Valuing identity as an intersection of labels


There is never just a single aspect to our identities. So what happens when different aspects of your identity don’t quite line up with the society you’re a member of? I’ve recently been looking into my past to try to answer this question. There are five main labels that I attach to my identity: Black, woman, American, Somali and Muslim.

When I was asked to write this viewpoint I knew it would be about this topic, but I was hesitant to include my own experiences. So before I begin I would like to note that these experiences are my own and it should not be assumed that others with similar identifiers share the same experiences or beliefs.

Having a Black mother and an African immigrant father, I essentially had to learn how to balance the Somali and American parts of my identity from the start. There was my name. At home and with my family my name was Safiya, but everywhere else and on my birth certificate, I was Sofia. Although the names referred to the same person, I found they elicited very different responses. Introducing myself as Safiya would often lead to further questioning about my origins, and I would repeatedly have to explain I was American.

Then there was my language. In my home I was able to comfortably switch between the English I used to communicate with my mother and the Somali I used to communicate with my grandmother. But in order to adapt to my American schooling and that fact that outside my front door Somali was not widely spoken, I lost most of my mother tongue. My parents had to teach me how to navigate a world where the color of my skin would attract both inquiry and hatred. They taught me that as a woman I wouldn’t have the same advantages as my male peers. They had to teach me that although every day in school I had to recite the pledge of allegiance to the American flag with my classmates, there would still be people who saw me as a threat to that flag because of my religion. The most important thing my parents taught me, though, was that no matter what label was attached to me, I had the power to determine who I was as a person.
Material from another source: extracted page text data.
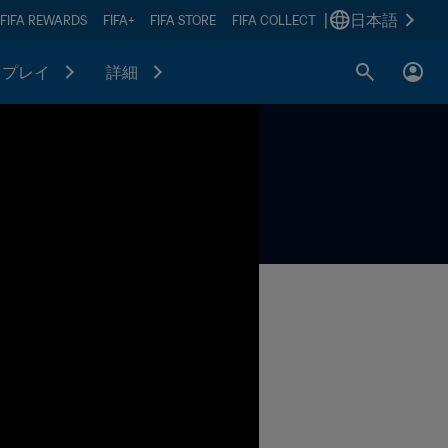
|
日本語
FIFA REWARDS
FIFA+
FIFA STORE
FIFA COLLECT
プレイ
詳細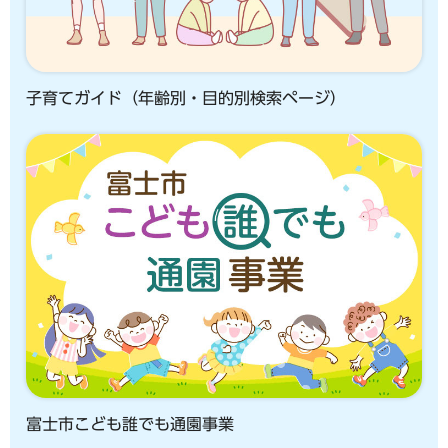
子育てガイド（年齢別・目的別検索ページ）
富士市こども誰でも通園事業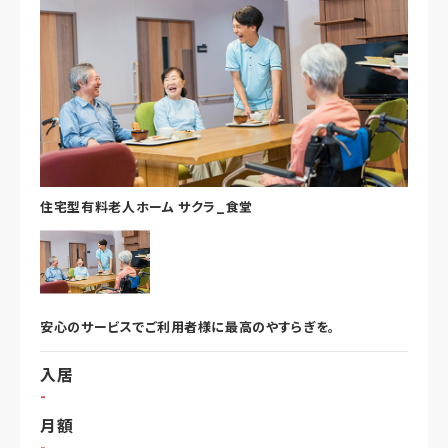
住宅型有料老人ホーム サクラ_食堂
安心のサービスでご利用者様に最高のやすらぎを。
入居
-
月額
-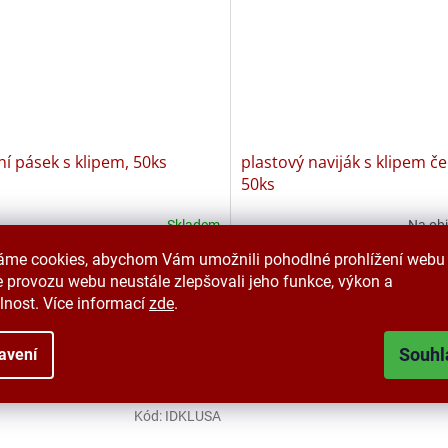
lní pásek s klipem, 50ks
plastový naviják s klipem če
50ks
Skladem
Na ob
áme cookies, abychom Vám umožnili pohodlné prohlížení webu 
 bez DPH
969 Kč bez DPH
DETAIL
Do 
 Kč
1 172,50 Kč
 provozu webu neustále zlepšovali jeho funkce, výkon a
lnost. Více informací
zde
.
ní pásek vybavený kovovým klipsem
Černý plastový naviják s páskem 
hycení identifikátoru.
uchycení jmenovky.
Souhl
avení
á
Černá
Kód:
IDKLUSA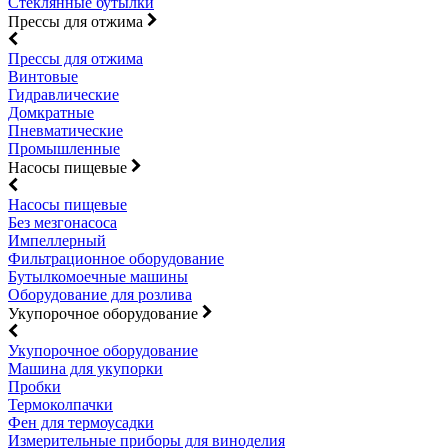
Стеклянные бутылки
Прессы для отжима
Прессы для отжима
Винтовые
Гидравлические
Домкратные
Пневматические
Промышленные
Насосы пищевые
Насосы пищевые
Без мезгонасоса
Импеллерный
Фильтрационное оборудование
Бутылкомоечные машины
Оборудование для розлива
Укупорочное оборудование
Укупорочное оборудование
Машина для укупорки
Пробки
Термоколпачки
Фен для термоусадки
Измерительные приборы для виноделия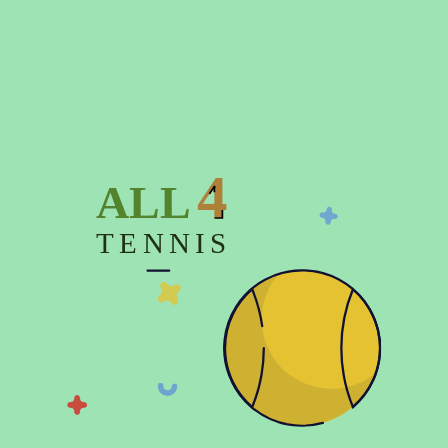
Время отправки заказа до 3-х дней
4
ALL
Описание
TENNIS
Характеристики
Отзывов (0)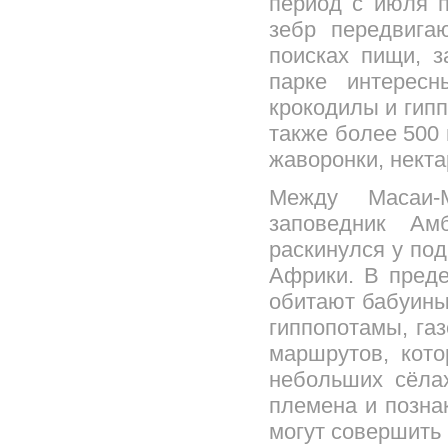
период с июля п
зебр передвига
поисках пищи, 
парке интерес
крокодилы и гип
также более 500 
жаворонки, некта
Между Масаи-
заповедник Ам
раскинулся у по
Африки. В преде
обитают бабуины,
гиппопотамы, га
маршрутов, кото
небольших сёла
племена и позна
могут совершить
When I lived in Kenya I received questions from my friends as to why I called myself an American, because, to them, America was a place of opportunities, but it was also a place of prejudice. They couldn’t understand why I still took pride in my nationality. My answer would always be that I was American because that’s where I was born, that’s where my family was, that’s where my friends were and that’s where I grew up. Even though sometimes it was the source of my conflict, I understood that being American was a large part of who I was, and it couldn’t just be discarded.

Overall, although they don’t always make things easy for me, I enjoy my labels. I feel as though my combination of labels adds to my uniqueness and speaks to the experiences I’ve had in my life. I find beauty in where they intersect along with the challenges. That’s what causes me to wonder where conflict comes from. Is it internal, because we want to have a clear understanding of ourselves, or does it come from the pressures of society and the groups we belong to telling us who we should be? I’ll leave that question out there, since I have yet to find my own answer.